Until then, these measures had been formally introduced to restore the channels for transmitting the ECB’s monetary policy to the real economy, channels that in some euro zone countries have been scrambled by the financial crisis and the euro zone crisis. The way to restore these channels was to inject liquidity into the economy and to increase the reserves of the banking sector in order to encourage banks to start lending again. Another objective of these policies was to send a signal to investors about the central bank’s ability to ensure the stability and sustainability of the euro zone, as reflected in Mario Draghi’s famous “whatever it takes” [1] statement on 26 July 2012.

In a recent working paper with Mathilde Viennot, we consider the effectiveness of conventional and unconventional policies during the financial crisis. We estimate how much the conventional instrument and the purchases of securities held for monetary policy purposes under the ECB’s unconventional policies have affected interest rates and the volumes of new loans granted in various markets: loans to non-financial corporations, to households and on the sovereign debt market, the money market and the deposit market.

We show that unconventional policies have helped to reduce interest rates on the money market, on the government securities market and on loans to non-financial companies. These policies have not, however, affected the volume of loans granted. At the same time, it turns out that the conventional instrument, whose lack of effectiveness was one of the justifications for implementing unconventional measures, had the expected impact on almost all the markets surveyed, and more so in the southern euro zone countries than in the northern ones on the market for 6-month sovereign debt and for real estate loans to consumers.

So it seems that unconventional policies have had a direct impact on the sovereign debt market as well as indirect effects, helping to restore the effectiveness of the conventional instrument on other markets. One of the reasons that helps to explain the weak impact of both instruments on the volumes of loans granted is the need facing the commercial banks [2] to shed debt and reduce the size of their balance sheets by adjusting their portfolio of risk-weighted assets, which has pushed them to increase their reserves rather than to play their intermediation role and to demand relatively higher compensation for each exposure taken.
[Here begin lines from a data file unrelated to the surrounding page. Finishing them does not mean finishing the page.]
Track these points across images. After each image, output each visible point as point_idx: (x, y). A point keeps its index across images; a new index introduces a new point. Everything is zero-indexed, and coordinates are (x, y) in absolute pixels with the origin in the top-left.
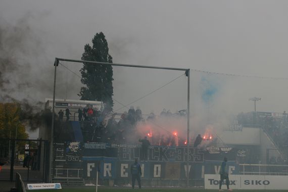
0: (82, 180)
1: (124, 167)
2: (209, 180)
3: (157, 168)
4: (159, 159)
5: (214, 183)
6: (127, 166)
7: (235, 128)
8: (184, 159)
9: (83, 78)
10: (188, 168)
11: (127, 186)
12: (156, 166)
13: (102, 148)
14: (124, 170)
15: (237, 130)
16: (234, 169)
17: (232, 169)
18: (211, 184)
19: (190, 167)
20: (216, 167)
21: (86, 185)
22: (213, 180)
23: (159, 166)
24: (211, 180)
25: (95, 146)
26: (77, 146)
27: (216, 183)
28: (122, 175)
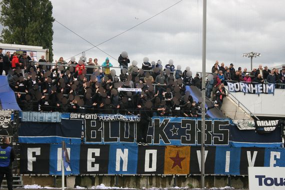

Though legitimate, this behaviour is affecting the transmission of monetary policy: interest rates fall but lending doesn’t restart. It thus seems important that monetary policy is not based exclusively on the banking sector. If there is a new round of unconventional operations, it should be focused directly on the acquisition of sovereign or corporate debt in order to bypass the banking sector. This workaround would undoubtedly lead to amplifying the transmission of monetary policy to the real economy. And it would be welcomed for helping to avoid the risk of deflation in the euro zone.[3]

 


[1] “The ECB is ready to do whatever it takes to preserve the euro. And believe me, it will be enough.”

[2] The reasoning behind unloading debt also applies to their customers: the non-financial agents.

[3] See the post by Christophe Blot on this subject as well as the recent Council of Economic Analysis (CAE) report by Agnès Bénassy-Quéré, Pierre-Olivier Gourinchas, Philippe Martin and Guillaume Plantin.